There was also some interesting stuff on other functional approaches to concurrency, in Haskell specifically and in general. One of the great benefits of functional languages is their ability to defer execution through lazy evaluation, which showed some remarkable performance benefits compared with more traditional data synchronisation approaches. I’d have to wave my hands to explain it better, sorry.
Erlang is now being used in production in some big scale outs now too: the BBC are using CouchDB, which they gave a glowing report to.
Skype are using Postgres (our preferred RDBMS here) and achieving remarkable scale using pretty simple technologies like pgbouncer. The architect speaking for Skype said one of their databases had 60 billion rows, spread over 64 servers, and that it was performing fine. That’s a level of scale that’s outside what you’d normally consider sane.
They did need a dedicated team of seriously clever people though – and that’s one of the themes from all the really big shops who talked, that they needed large, dedicated teams of very highly-paid engineers. Serious scale right now is not an off-the-shelf option.
Erlang starred in one of the other big themes being discussed, NoSQL databases. We’ve had our own experience with these here, specifically using Oracle’s dbXML, with not fantastic results. XML is really not suited to large scale performance unfortunately. Some of the other databases being talked about now though: Cassandra from Facebook, CouchDB and Voldemort from Amazon.
None of these are silver bullets either though – many of them do very little heavy lifting for you – often your application needs custom consistency or transaction handling, or you get unpredictable caching (i.e. “eventual consistency”). You need to architect around your user’s actual requirements, you can’t use an off-the-shelf architecture and deploy it for everyone.
The need to design around your user’s was put very eloquently by Udi Dahan in his Command-Query Responsibility Segregation talk. This was excellent, and it was pleasant to discover that an architecture we’d already derived ourselves from first principles (which I can’t talk about yet) had an actual name and everything! In particular he concentrated on divining User Intent rather than throwing in your normal GUI toolkit for building UIs – he took data grids to pieces, and championed the use of asynchronous notification.
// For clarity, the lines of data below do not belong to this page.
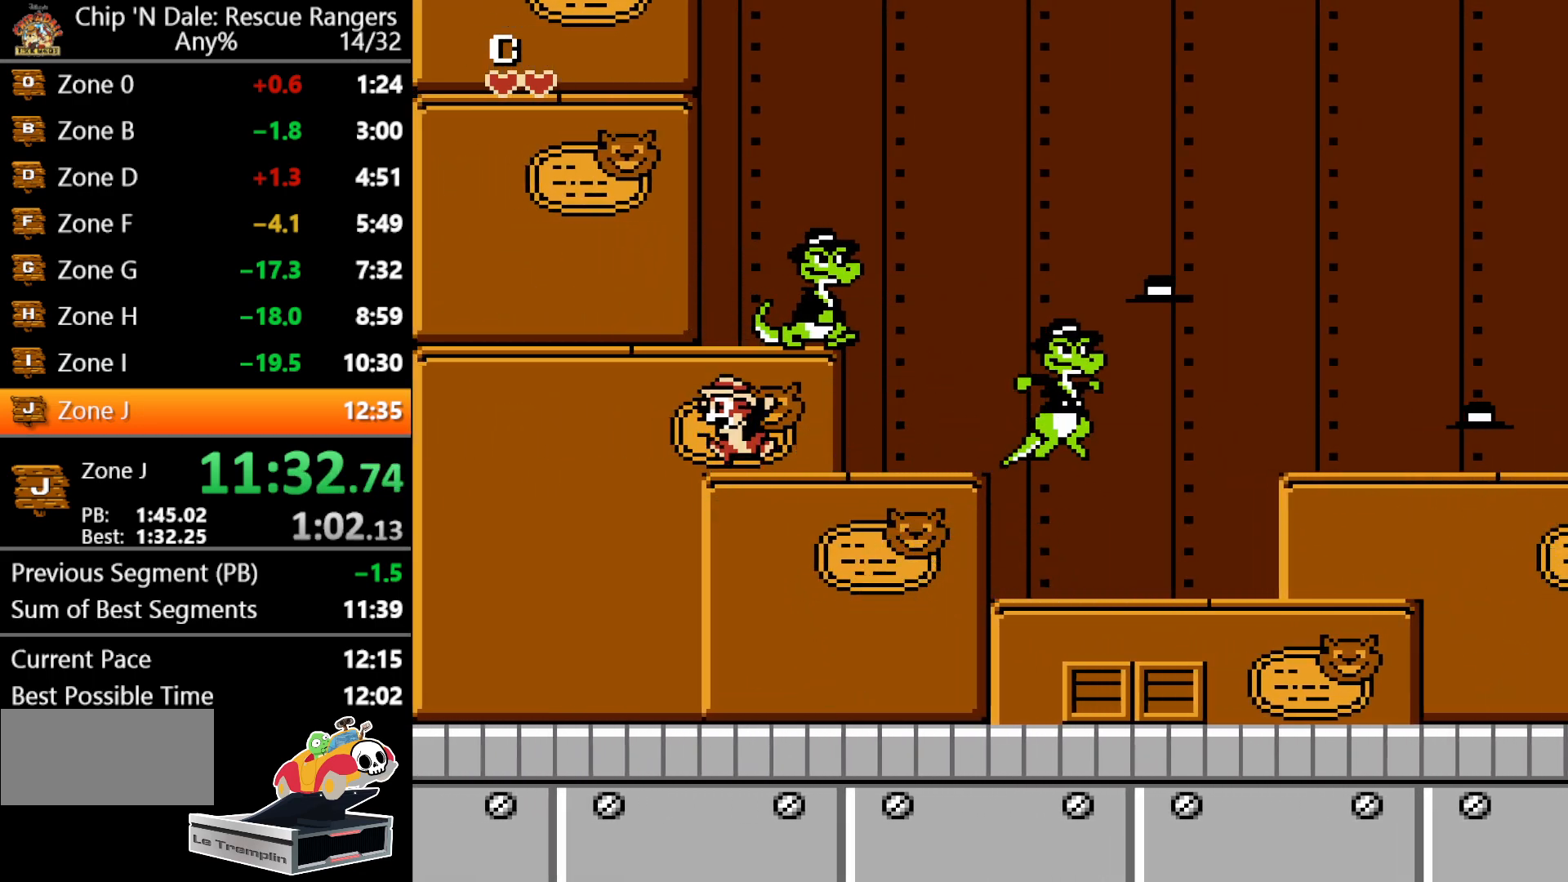
{"buttons": ["DPAD_LEFT"], "events": [[50, "A", "up"], [133, "DPAD_LEFT", "down"], [167, "A", "down"], [350, "A", "up"]]}
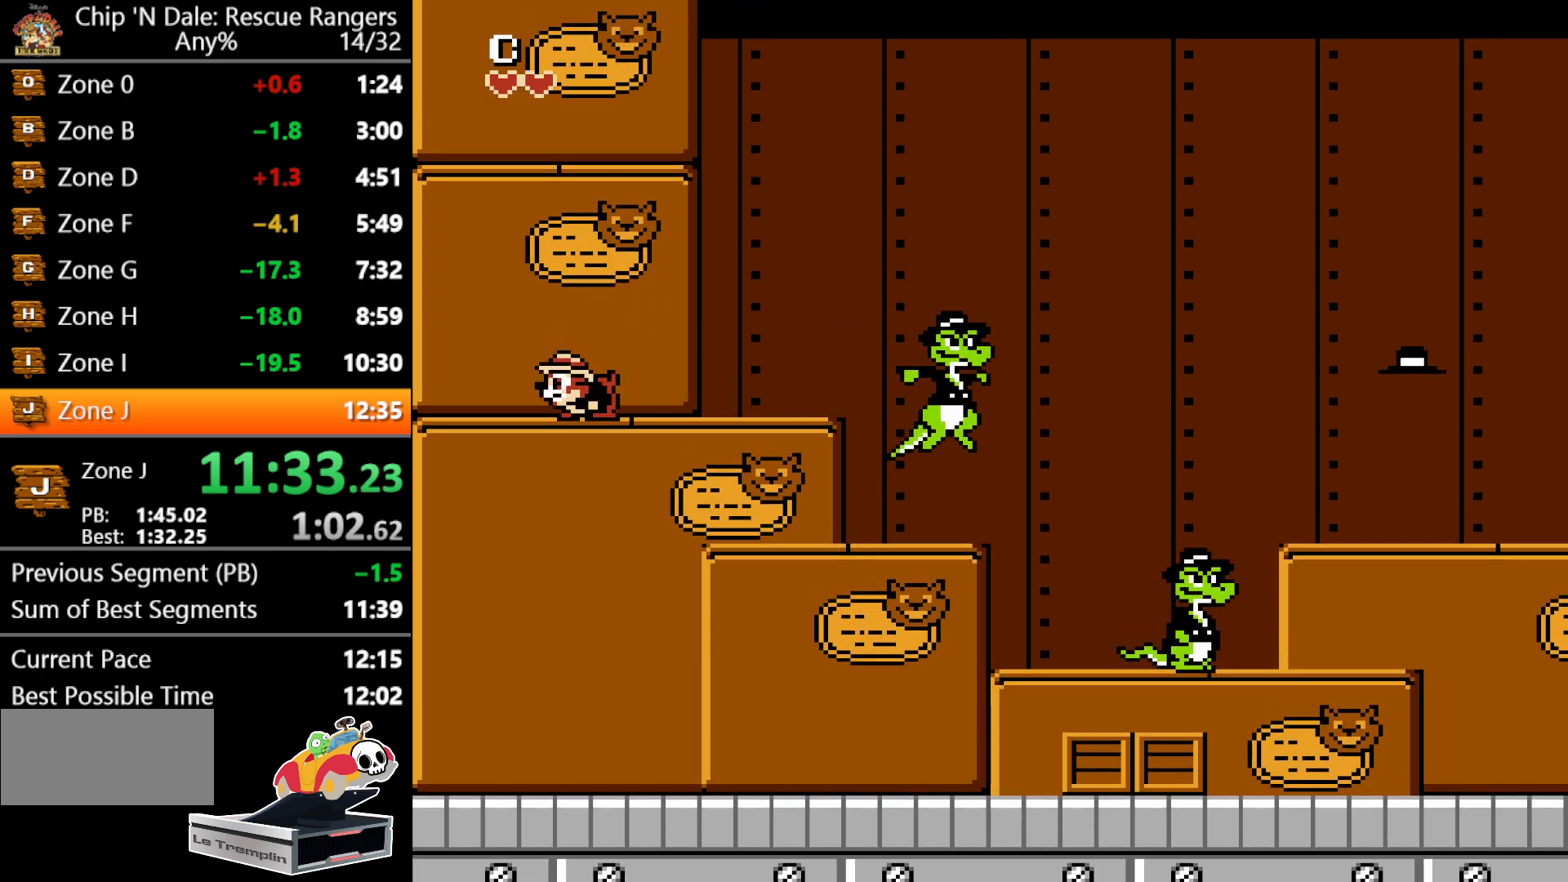
{"buttons": [], "events": [[67, "DPAD_LEFT", "up"], [117, "A", "down"], [417, "A", "up"]]}
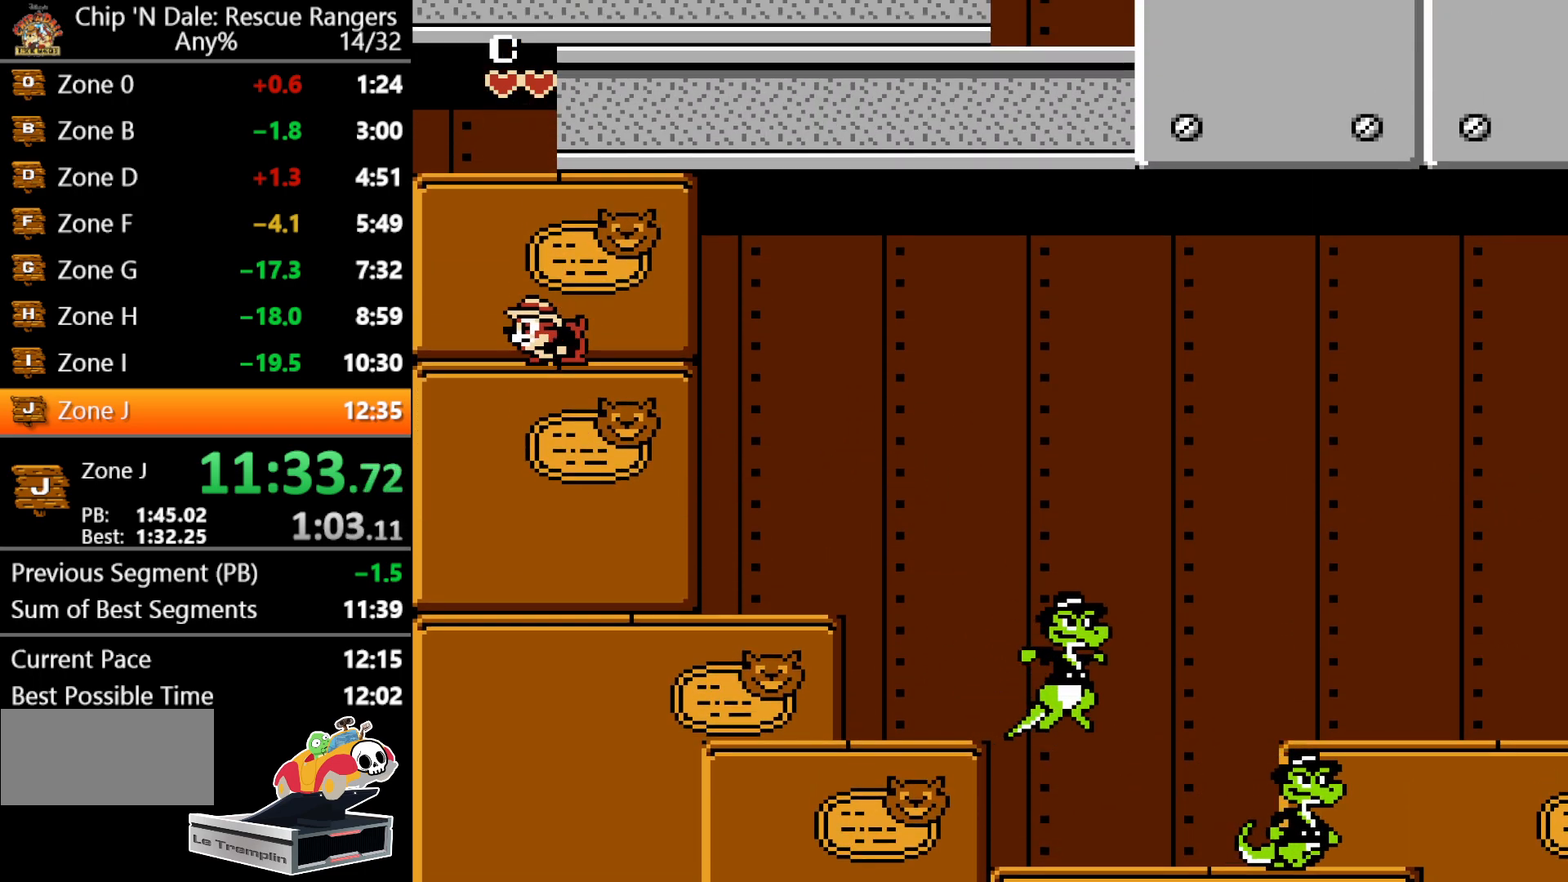
{"buttons": ["A"], "events": [[33, "A", "down"], [250, "A", "up"], [450, "A", "down"]]}
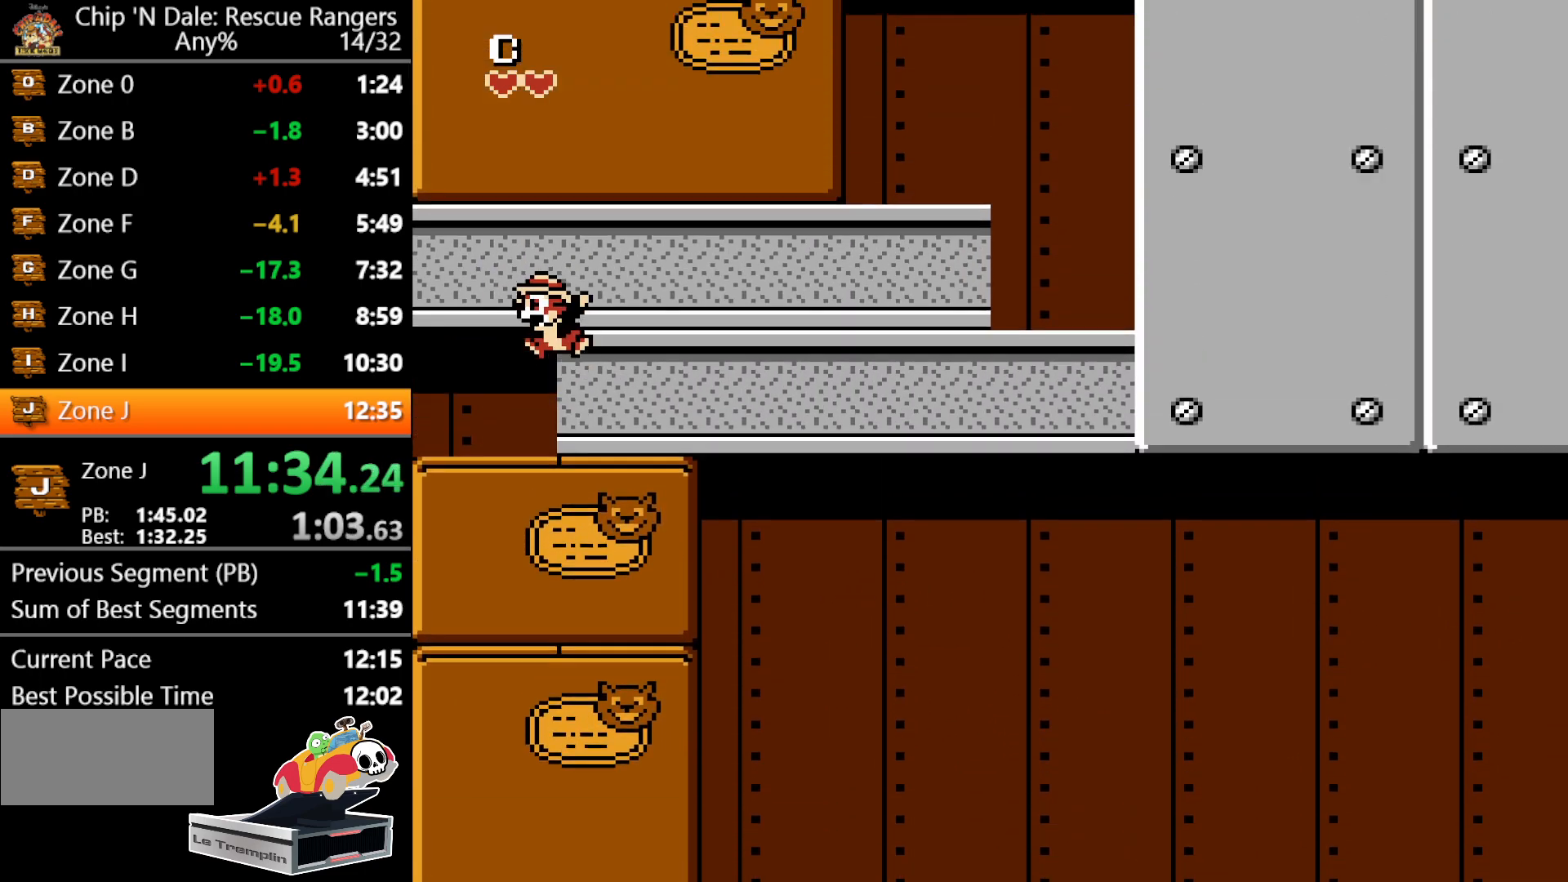
{"buttons": ["A"], "events": [[233, "A", "up"], [350, "A", "down"]]}
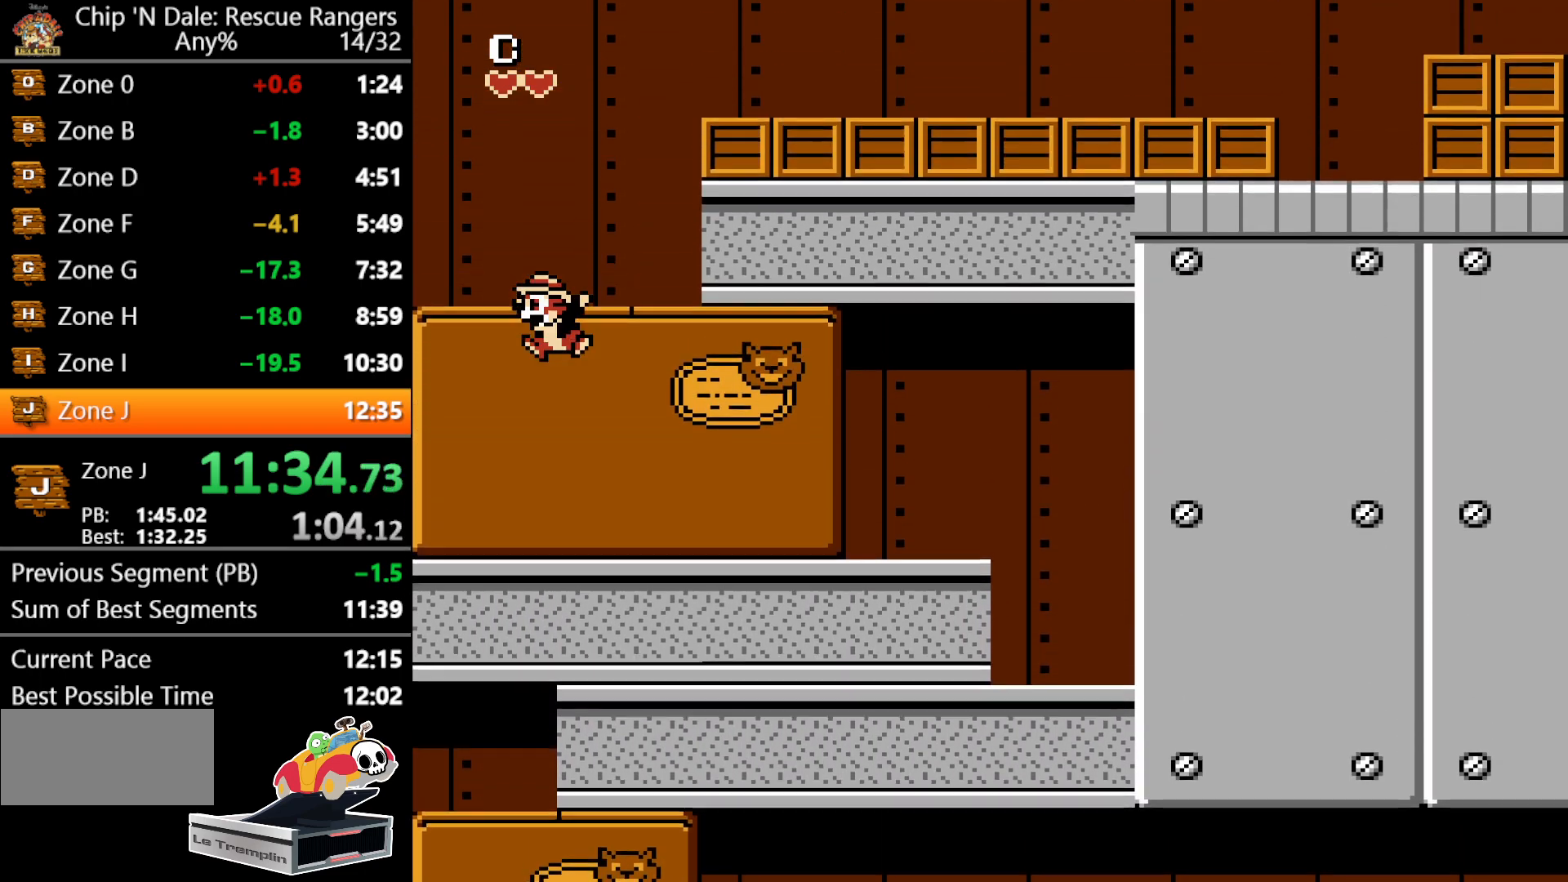
{"buttons": ["A", "B", "DPAD_RIGHT"], "events": [[117, "DPAD_RIGHT", "down"], [167, "A", "up"], [267, "DPAD_RIGHT", "up"], [400, "DPAD_RIGHT", "down"], [433, "A", "down"], [467, "B", "down"]]}
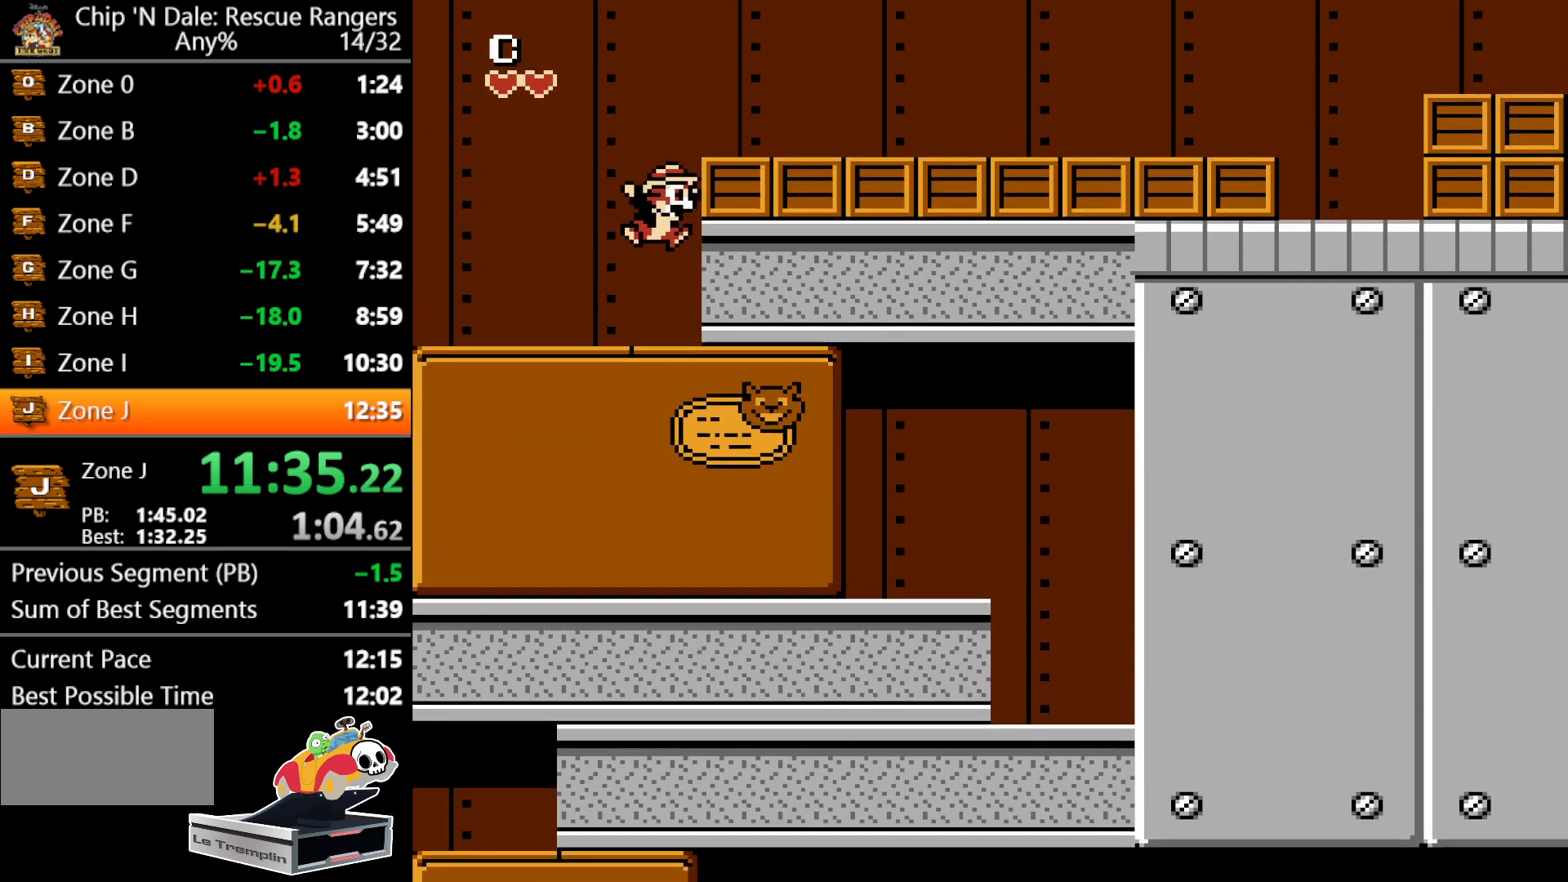
{"buttons": ["DPAD_RIGHT"], "events": [[333, "A", "up"], [333, "B", "up"]]}
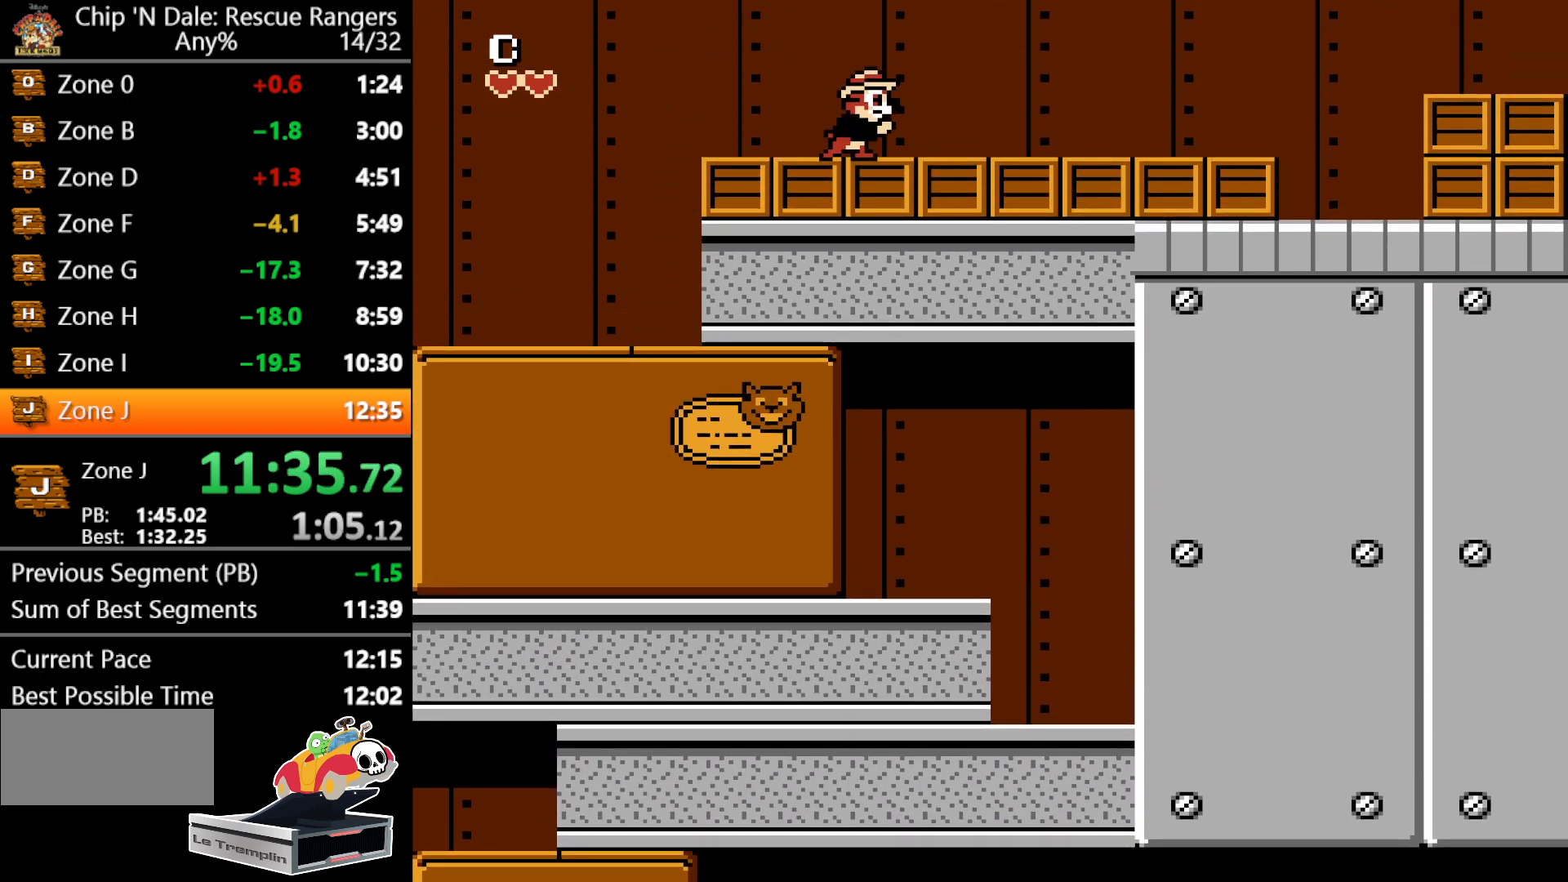
{"buttons": ["DPAD_RIGHT"], "events": []}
The idea of a notification stream as part of a call-centre automation system, rather than hitting F5 to reload repeatedly, was particularly well told.
DevOps, Agile and Kanban
Some of the other tracks were particularly relevant to us. The DevOps movement attempts to make it easier for development and operations teams to work closely together. For anyone who has worked in this industry this will be familiar issue – development and ops have different definitions of success, and different expectations from their customers. When these come into conflict, everyone gets hurt.
There was a great presentation from Simon Stewart of webdriver fame about his role as a System Engineer in Test at Google, where they have around one SET to 7 or 8 developers to help productionise the software, provide a proper test plan and generally improve the productivity and quality of code by applying ops and automated testing principles to development.
One of the things we’ve experienced a lot here over the last year, as we’ve grown, is that there are a lot of bottlenecks, pinch points and pain in areas outside development too. Agile addresses a lot of the issues in a development team, but doesn’t address any of the rest of the process of going from nothing to running software in production. We’ve experienced this with pain in QA, productionisation, documentation, project management, specification – in fact every area outside actual coding!
Lean Kanban attempts to address this, with methods adopted from heavy industry. I’m not going to talk about it here, but there’s definitely a role for this kind of process management, if you can get your customer on-side.
Training and Software Craftsmanship
Finally what I think was the most interesting talk of the conference and one directly relevant to my current work, Jason Gorman gave a fantastic talk about a training scheme he is running with the BBC to improve software craftsmanship using peer-review. I’ll be trying this out at Isotoma, and I’ll blog about it too!